“Flight to quality” in San Francisco office market

199 Fremont and the Salesforce Tower, San Frasncisco (iStock, Dead.rabbit/CC BY-SA 4.0/Wikimedia Commons, Illustration by Kevin Cifuentes for The Real Deal)

Class A office space gets top marks for lease ups in still-recovering San Francisco, with many companies taking advantage of subleasing opportunities from downsizing or relocating businesses, according to several Q1 office reports.

Premium office space accounted for nearly 80% of all leasing activity in the first quarter, according to data from Avison Young. That pushed directly asking rents for class A properties above $82 per square foot citywide, $1.67 more than the last quarter of 2021. Class B office space has remained flat, at just under $70 per square foot, for the past year, at around $75 a square foot in the downtown core.

Class A and trophy office space has “dominated office demand” for the last three quarters, according to the report, which called the “flight to quality” a clear trend driven by employers looking to lure employees back to offices with high-end amenities. Among other listings, Avison Young has a listing for 130,000 contiguous square feet of Class A space across five floors at 199 Fremont, a 25-story tower that will see another four floors become available in January 2023. The listing advertises amenities such as on- site daycare, a fitness center, car and bike parking, and a location two blocks from the Embarcadero BART/Muni station.

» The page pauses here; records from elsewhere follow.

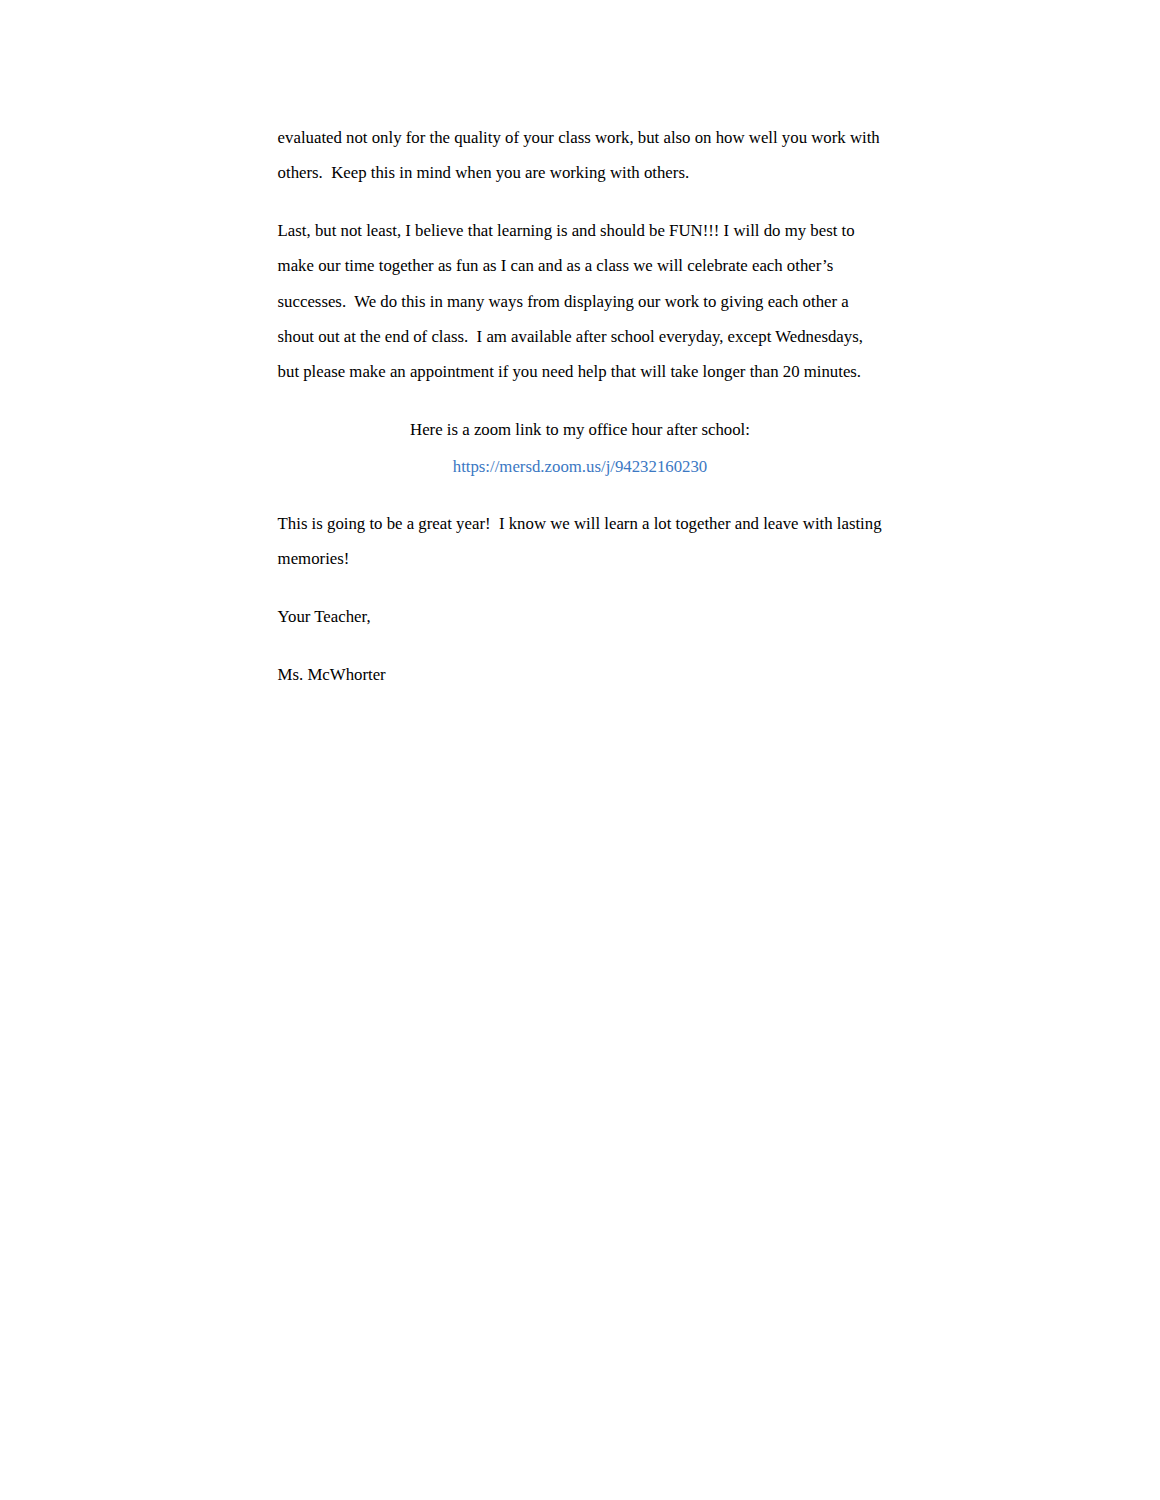evaluated not only for the quality of your class work, but also on how well you work with others. Keep this in mind when you are working with others.
Last, but not least, I believe that learning is and should be FUN!!! I will do my best to make our time together as fun as I can and as a class we will celebrate each other’s successes. We do this in many ways from displaying our work to giving each other a shout out at the end of class. I am available after school everyday, except Wednesdays, but please make an appointment if you need help that will take longer than 20 minutes.
Here is a zoom link to my office hour after school:
https://mersd.zoom.us/j/94232160230
This is going to be a great year! I know we will learn a lot together and leave with lasting memories!
Your Teacher,
Ms. McWhorter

The report points out that overall BART ridership was up twofold between March 2021 and March 2022, with over 10,000 people getting out at the Montgomery station daily, and over 11,000 using the Embarcadero station. Each station had less than 4,000 commuters in March 2021.

“The sharp increase in BART commuters is likely attributed to a combination of rising gas prices and larger companies returning to the office,” according to the report.

Nearly 40 percent of leasing deals in the first quarter were subleases, led by Sephora’s nearly 290,000-square-foot sublease in the 30-story Salesforce East—by far the biggest lease up of the first quarter, according to the report.

Companies are still sorting out what a return to offices looks like, which is one reason subleases and leases under 10,000 square feet have been so popular, according to analysis in a Kidder-Mathews a first-quarter report on the office market. While the overall vacancy rate was 20% at the end of the first quarter, a one-fifth increase over 2021, the sublease vacancy rate was down 17% to less than 5% vacancy during the same period, the commercial real estate firm found.

“The sublease market is approaching pre-pandemic levels, which indicates some level of demand,” the Kidder report states. “Our read is that prospective tenants may still be wary of long-term leases due to the latest Omicron surge but would still like to have office space in the city.”
Kidder Mathews also reported seeing more tenants actively searching for space under 10,000 square feet, with a nearly one-quarter increase in tenants in the market for that smaller footprint since the last quarter of 2021. The pattern could be indicative of new startups coming online as VC interest “soared” in the Bay Area last year, according to the report.

In the year ahead, inflation may play a bigger role in both rents and the delivery time for new office spaces, the report predicted. Some landlords are now asking for rents over 3 percent higher than a year ago, in an effort to keep up with rising costs, while continuing supply chain issues push up costs on construction and push out delivery timelines.

In a press release touting its upcoming second quarter report, Kidder said availability of premier Class A offices with water views remains tight, and asking rates above $100 per square foot “for some of the best suites in the city” are now typical. Touring activity has also picked up as prospective tenants scout out “open-office creative spaces” instead of more traditional floor plans.

With big commercial trades still few and far between, it remains to be seen how much these trends will impact the value of commercial buildings downtown. The biggest deal of the first quarter was well outside the downtown core in Potrero Hill, where the San Francisco District Attorney’s Office sold in January for $183 million.

Last month, UBS listed its downtown office tower for $280 million and Wells Fargo listed one of its towers for $160 million. Those sales should give a good indication of where office values ​​are more than two years after the pandemic upended the market.